I don't know of any evidence that software slowness has to do with code
size. When code isn't called, it doesn't pollute the instruction caches
and hence shouldn't affect execution speed.

I understand the concern about py2exe and similar distribution systems
(although distribution size should be much less important nowadays than
10 years ago). But, really, it's a separate issue.

> For example each cgi script (which has to respond fast and does only a
> small job), which does  "import cgi" and a few lines; or a script
> which just uses e.g., urllib string format functions ... : the whole
> thing is drawn.

Well, CGI scripts are a wasteful way to do programmatic page serving. If
you care about performance, you should have switched to something like
FastCGI or mod_wsgi.

> >> Also the linkage of _ssl solely against a detailed version of
> >> libssl/libcrypto is still questionable.
> > I don't know the reasons (if any). Perhaps you can open a separate issue
> > about that?
> 
> Yet the issue of this library is here now.
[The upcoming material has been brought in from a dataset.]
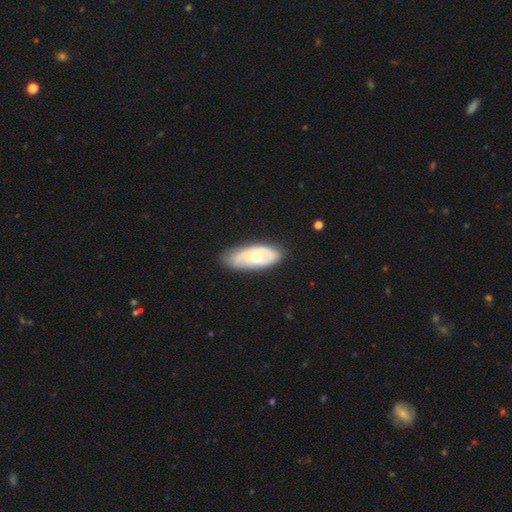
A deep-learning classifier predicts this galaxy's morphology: Smooth or featured? featured or disk (53%)
Edge-on disk? no (88%)
Merging? none (70%)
Why procrastinate?

This sentence sounds like you want to dictate us what and how we should
work on. That won't fly, sorry. The reason we want to avoid tackling
multiple issues in a single tracker entry is simply so that the entries
stay readable and searchable.

(and, really, most projects' bug trackers work that way, for the same
reasons)

> (The Debians would have gone rather deep into issues when they really
> created that fine tuning on their own. almost can't believe.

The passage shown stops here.